Despite continued growth in government-funded home care and home support, the sector’s full-time equivalent direct care workforce has shrunk by 19 per cent since 2012, official figures show.
The latest aged care workforce census found the community care workforce overall has reduced by 13 per cent in the last four years.
This reduction in the direct care workforce, combined with the likely increase in future demand for care at home, “may cause concern,” the report’s authors said.
In 2012, 6.7 per cent of community care workers were employed on permanent a full-time contract, which has dropped to 5.7 per cent in 2016.
The report’s authors, who are researchers at the National Institute of Labour Studies at Flinders University, said the findings point to an increase in the proportion of workers employed for fewer hours.
Interviews with community aged care staff also identified concerns over the future sustainability of their organisations and the impact on their own employment.
In a positive finding, the report identified a significant shift away from the use of casual contracts in the community aged care sector, dropping from 27 per cent in 2012 to 14 per cent in 2016.
While casual employment has reduced, permanent part-time employment jumped 13 per cent, to 75 per cent of the workforce.
The decline in casual arrangements in the sector suggests fears of an increase in casualisation as a result of consumer-directed care policy have so far not materialised.
The work schedules of the direct care workforce have also remained largely unchanged, with the majority of workers employed on regular daytime shifts. However, the results show a small increase in shift changes at short notice.
Around 14 per cent of community care workers reported an irregular work schedule.
Highlighting underemployment in the sector, 40 per cent of home care and home support staff said they would prefer to work more hours and 16 per cent held multiple jobs, according to the report, which is commissioned by the Department of Health.
Paid travel time
Significantly, the report found that 70 per cent of all outlets paid for their staff’s travel time and 48 per cent paid a petrol/depreciation allowance for work-related transport costs.
This was the first time that the report collected data on the allowances paid to home care and home support workers, such as travel time between care appointments, which is currently not included in the modern award for the sector.

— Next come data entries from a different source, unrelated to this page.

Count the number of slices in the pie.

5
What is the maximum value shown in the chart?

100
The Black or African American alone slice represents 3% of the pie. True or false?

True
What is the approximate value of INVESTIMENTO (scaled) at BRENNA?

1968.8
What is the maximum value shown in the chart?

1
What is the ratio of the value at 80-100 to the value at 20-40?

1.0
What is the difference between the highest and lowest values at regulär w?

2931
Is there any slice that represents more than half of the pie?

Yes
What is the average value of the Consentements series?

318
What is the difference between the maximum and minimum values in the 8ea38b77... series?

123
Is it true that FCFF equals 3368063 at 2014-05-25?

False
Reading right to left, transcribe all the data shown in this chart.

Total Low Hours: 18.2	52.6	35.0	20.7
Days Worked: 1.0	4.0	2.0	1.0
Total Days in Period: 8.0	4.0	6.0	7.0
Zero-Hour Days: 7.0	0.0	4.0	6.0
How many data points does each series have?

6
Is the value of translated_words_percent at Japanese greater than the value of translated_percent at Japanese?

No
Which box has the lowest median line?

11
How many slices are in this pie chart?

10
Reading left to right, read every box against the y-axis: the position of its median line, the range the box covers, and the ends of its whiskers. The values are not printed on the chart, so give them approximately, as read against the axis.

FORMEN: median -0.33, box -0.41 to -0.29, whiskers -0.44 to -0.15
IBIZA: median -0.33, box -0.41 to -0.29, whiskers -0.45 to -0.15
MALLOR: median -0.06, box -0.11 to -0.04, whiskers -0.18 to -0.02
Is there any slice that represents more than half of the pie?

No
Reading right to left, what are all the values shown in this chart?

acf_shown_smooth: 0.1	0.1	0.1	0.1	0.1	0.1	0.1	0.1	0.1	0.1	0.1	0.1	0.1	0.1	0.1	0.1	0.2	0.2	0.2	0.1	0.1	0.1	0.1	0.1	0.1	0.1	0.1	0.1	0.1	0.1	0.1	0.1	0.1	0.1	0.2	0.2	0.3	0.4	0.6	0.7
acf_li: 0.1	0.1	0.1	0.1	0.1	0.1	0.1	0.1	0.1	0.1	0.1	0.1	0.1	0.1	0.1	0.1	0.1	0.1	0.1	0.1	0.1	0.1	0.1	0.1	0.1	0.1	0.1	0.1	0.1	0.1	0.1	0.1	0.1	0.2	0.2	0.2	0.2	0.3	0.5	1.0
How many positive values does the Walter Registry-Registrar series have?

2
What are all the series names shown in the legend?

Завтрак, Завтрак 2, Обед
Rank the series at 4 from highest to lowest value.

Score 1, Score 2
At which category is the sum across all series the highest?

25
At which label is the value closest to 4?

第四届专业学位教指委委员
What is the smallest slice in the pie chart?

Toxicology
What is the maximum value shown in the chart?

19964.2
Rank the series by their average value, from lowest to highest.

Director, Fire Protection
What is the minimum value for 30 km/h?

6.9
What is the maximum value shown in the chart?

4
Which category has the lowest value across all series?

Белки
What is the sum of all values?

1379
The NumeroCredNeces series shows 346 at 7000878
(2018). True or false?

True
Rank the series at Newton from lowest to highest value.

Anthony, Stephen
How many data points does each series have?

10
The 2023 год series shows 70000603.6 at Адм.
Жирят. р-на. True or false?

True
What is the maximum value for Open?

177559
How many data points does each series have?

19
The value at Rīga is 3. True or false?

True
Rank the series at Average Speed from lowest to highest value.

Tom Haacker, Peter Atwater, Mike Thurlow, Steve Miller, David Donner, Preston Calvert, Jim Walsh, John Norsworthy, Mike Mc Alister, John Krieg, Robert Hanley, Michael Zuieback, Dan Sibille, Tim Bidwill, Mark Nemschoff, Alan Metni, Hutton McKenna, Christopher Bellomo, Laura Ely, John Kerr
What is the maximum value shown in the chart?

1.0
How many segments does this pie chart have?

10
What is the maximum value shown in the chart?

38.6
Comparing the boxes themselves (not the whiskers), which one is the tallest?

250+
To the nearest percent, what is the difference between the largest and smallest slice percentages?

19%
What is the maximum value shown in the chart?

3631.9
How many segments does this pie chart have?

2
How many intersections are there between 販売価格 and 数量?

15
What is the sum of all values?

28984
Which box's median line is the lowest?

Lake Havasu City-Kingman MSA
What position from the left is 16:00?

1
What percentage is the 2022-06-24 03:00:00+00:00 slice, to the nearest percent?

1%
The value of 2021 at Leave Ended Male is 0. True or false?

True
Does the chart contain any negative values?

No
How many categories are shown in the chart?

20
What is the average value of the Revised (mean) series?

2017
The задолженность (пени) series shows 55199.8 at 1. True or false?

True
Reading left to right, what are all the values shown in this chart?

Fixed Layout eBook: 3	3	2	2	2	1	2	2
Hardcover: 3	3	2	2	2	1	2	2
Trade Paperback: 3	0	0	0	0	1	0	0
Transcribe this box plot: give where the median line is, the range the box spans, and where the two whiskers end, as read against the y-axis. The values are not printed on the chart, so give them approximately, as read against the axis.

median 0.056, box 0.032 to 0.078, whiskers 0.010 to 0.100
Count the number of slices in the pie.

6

Community care workers more satisfied
Compared to residential workers, community aged care workers reported greater job satisfaction and less stress and pressure than their residential care counterparts.
While the sector’s Aged Care Roadmap proposes moving to a single aged care system where the silos between home and residential care dissolve, the report showed providers are becoming increasingly specialised within their sectors.
For example, the share of home care and home support outlets also providing residential aged care services has fallen from 20 per cent to 13 per cent in 2016.
However, the impact of the February 2017 reforms in home care where residential aged care providers can opt in to provide home care is yet to be seen.